And it gets worse. I know the attack happened during the day when there is always at least one or several people from the law clinic standing around shooting the shit and smoking. I know because I am never without an audience as I bend over to work on the garden. And they never say a peep and turn away when I look in their direction, never engaging and then when I am not around throwing their butts into the garden. To top it off, when I went outside that day and discovered the destruction I stood there for several minutes in shock. And then the emotions started to come. And as I turned around I caught a woman standing inside the doors of the law office gawking at me! Thanks lady!

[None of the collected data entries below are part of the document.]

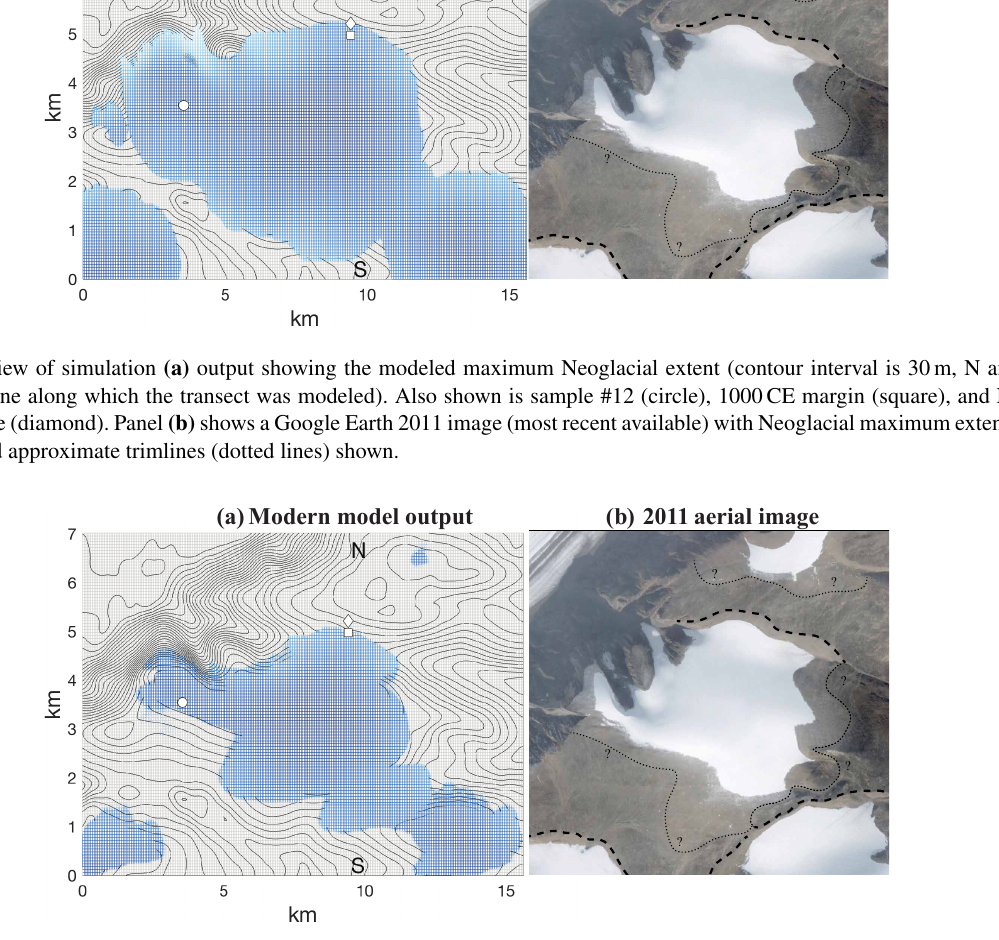
Figure 5. (a) Final output from the full simulation model showing the modeled modern (2015CE) extent of the ice cap following the advance and retreat scenarios outlined in text. Panel (b) shows a Google Earth 2011 image with Neoglacial maximum extent trimlines (dashed lines) and approximate trimlines (dotted lines) shown. Note similarities between model output and satellite imagery along the northern margin, but disagreements in other areas (east and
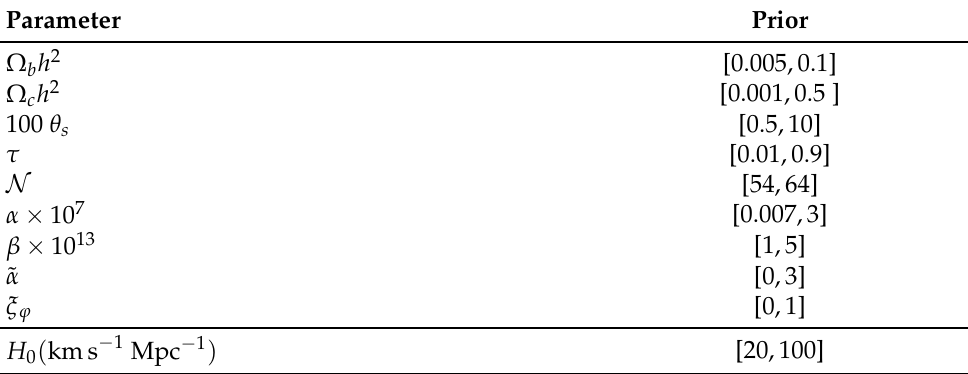
Table 1. Priors and constraints on the parameters of dark Higgs inflation model with curvature corrections adopted in the analysis. All priors are uniform in the listed intervals. We assume a flat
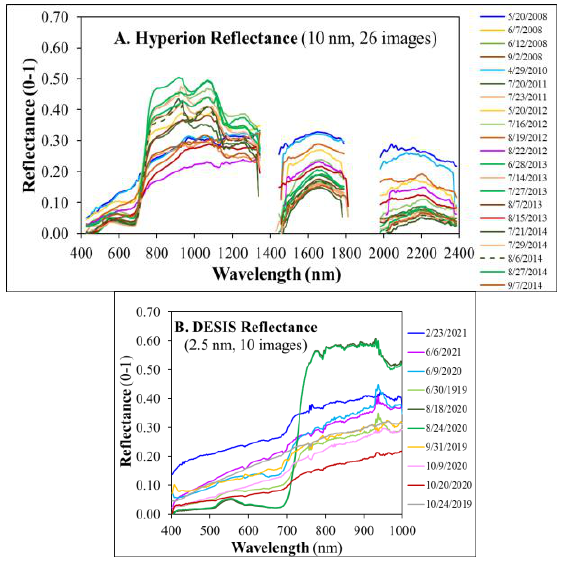
Figure 4. Seasonal variation in reflectance spectra at OPE3 as captured by Hyperion (A. VSWIR n=26) and DESIS (B. VNIR n=10) data.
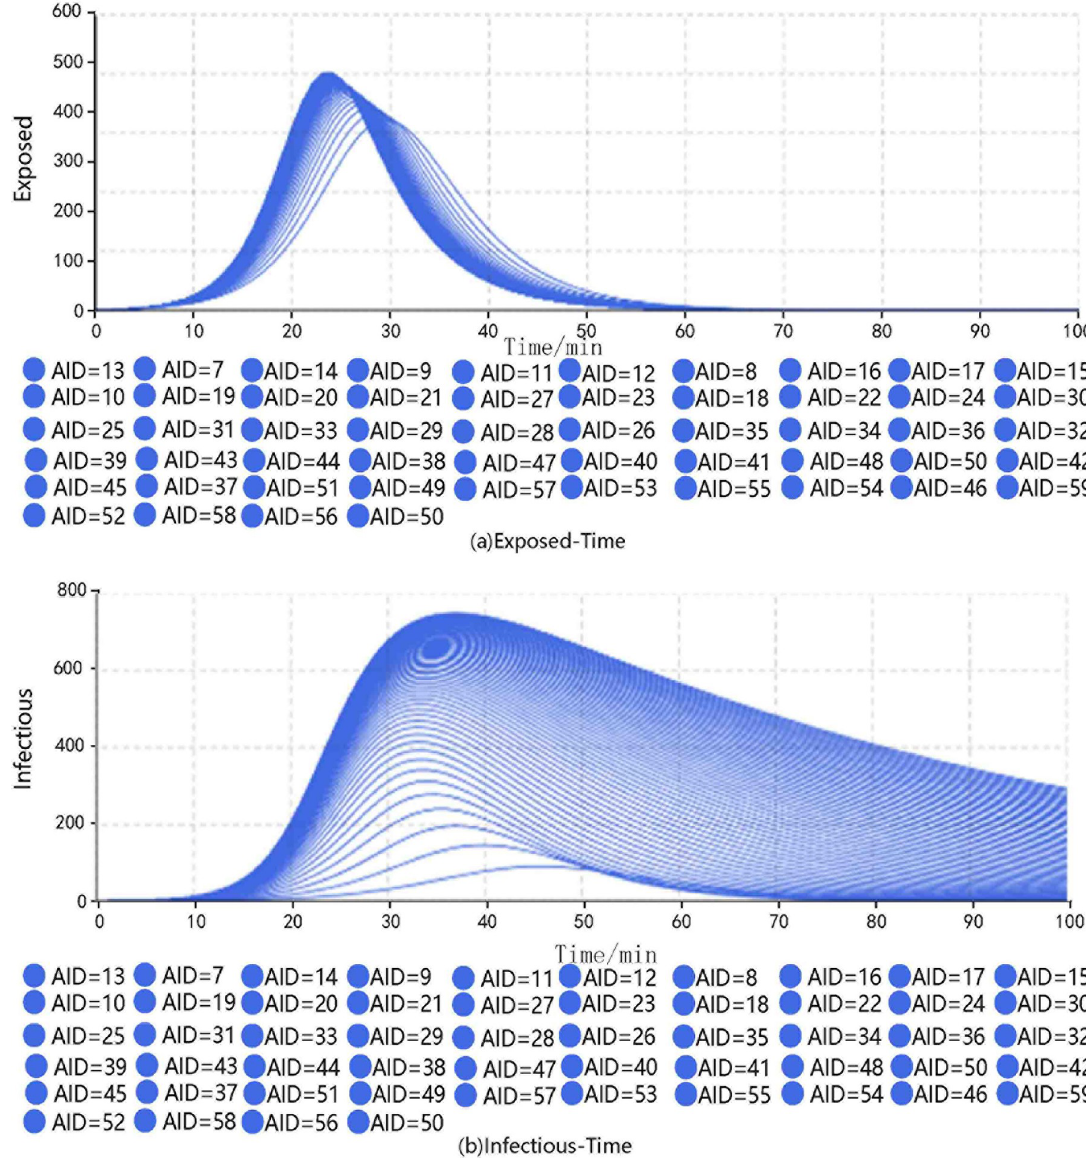
Fig 7. Exposure-infection curve under different durations of infection.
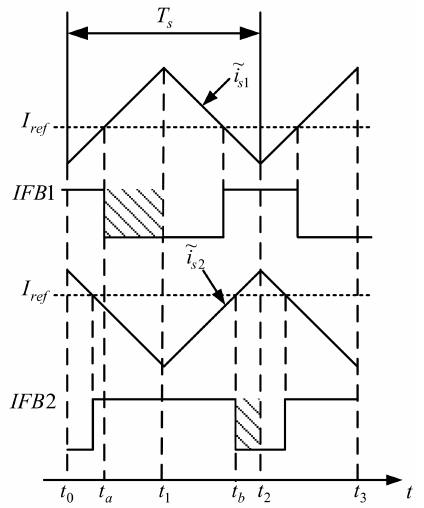
Figure 17. Interleaved current sampling.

About a week or so after the incident, I had finally got up the nerve to go out there and begin cleaning up and moving on. The thing is, what happened sucked but I’ve been through a lot with that garden, worse than this. And I’ve been through a lot in my life, much, much worse than this. And after a certain point I can’t not get back on the horse and keep going. Thankfully my stubbornness knows no limit. As I was getting ready to leave a man stopped and called out to me from across the street saying that he loved the garden and was glad to see that I was able to get back on my feet and keep going after what had happened. I was feeling too overwhelmed at the time to say what I felt but I want to tell that lovely man how much I appreciated his words and support. That seemingly small and simple act of kindness from a stranger really turned things around for me because he had acknowledged what had happened, saw how it had hurt, and turned towards me instead of looking away.